*** Data below ***

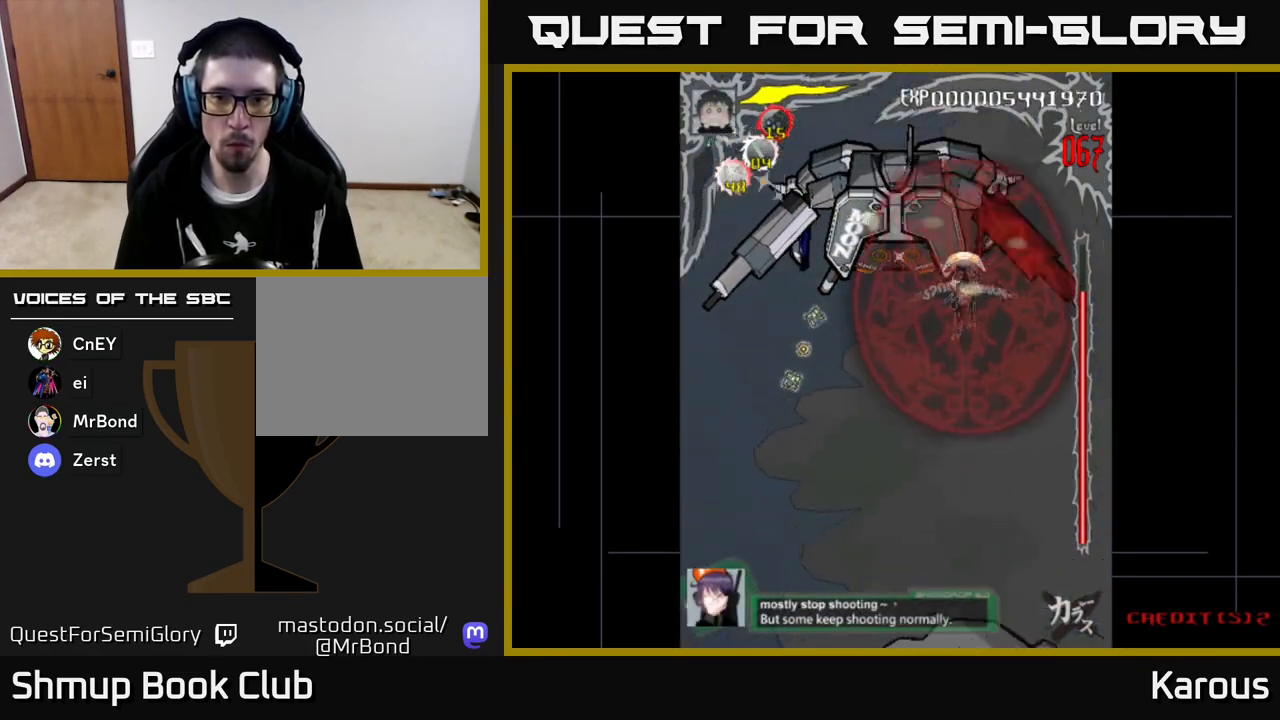
{"buttons": [], "left_stick": "center", "events": [[117, "DPAD_DOWN", "down"], [150, "DPAD_DOWN", "up"]]}
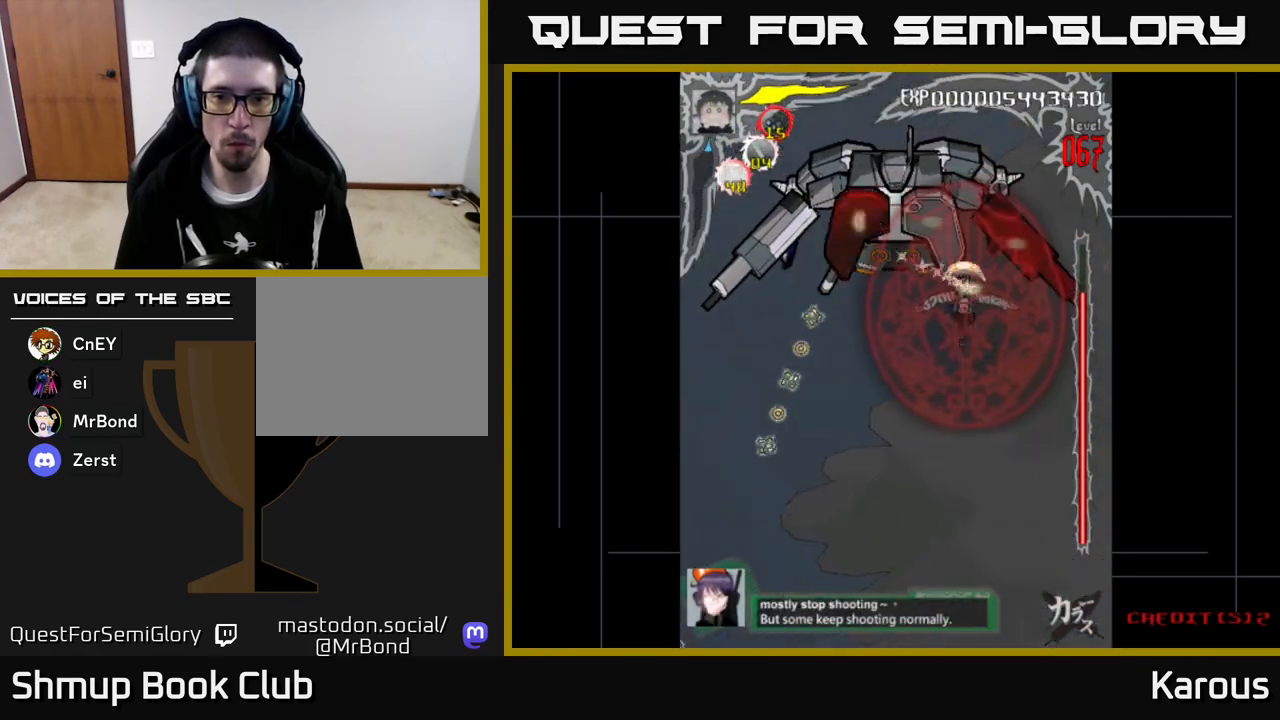
{"buttons": [], "left_stick": "center", "events": [[183, "DPAD_DOWN", "down"], [233, "DPAD_DOWN", "up"]]}
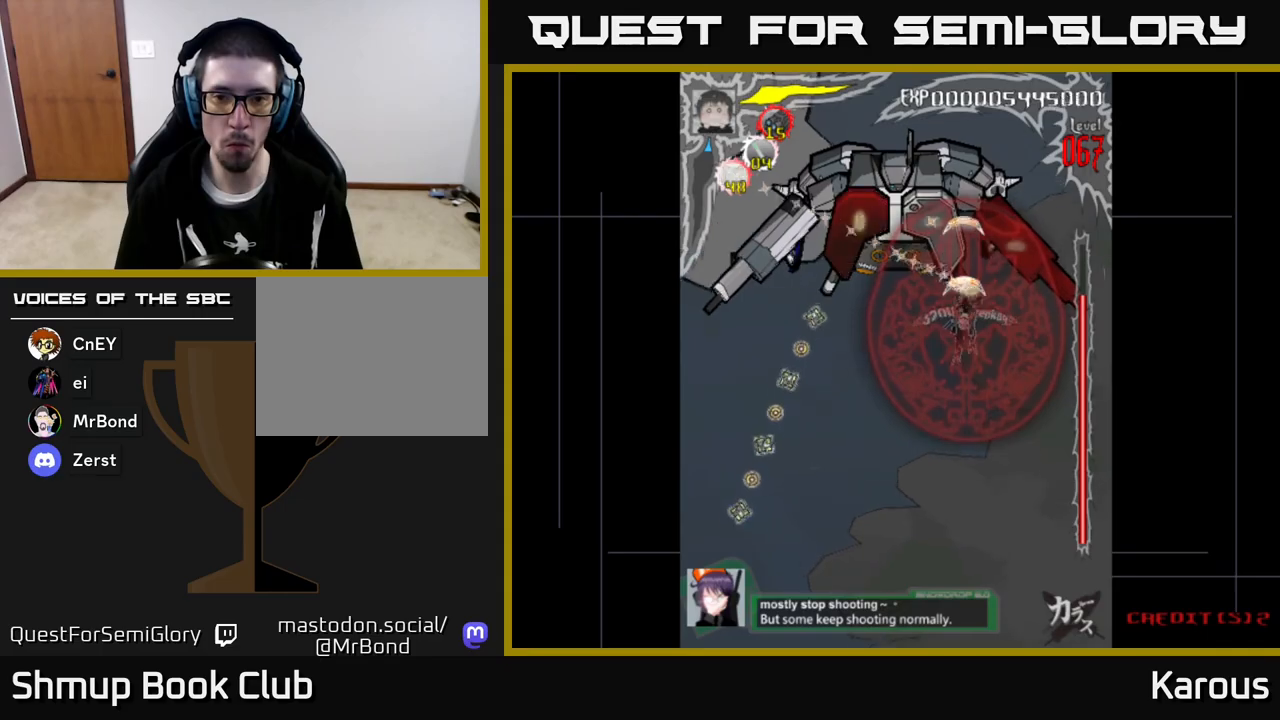
{"buttons": [], "left_stick": "center", "events": []}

***

◆ Required action
Would you print the listing above in full, exactly, but with no pictures?

◆ Solution for this exercise
{"buttons": [], "left_stick": "center", "events": [[117, "DPAD_DOWN", "down"], [150, "DPAD_DOWN", "up"]]}
{"buttons": [], "left_stick": "center", "events": [[183, "DPAD_DOWN", "down"], [233, "DPAD_DOWN", "up"]]}
{"buttons": [], "left_stick": "center", "events": []}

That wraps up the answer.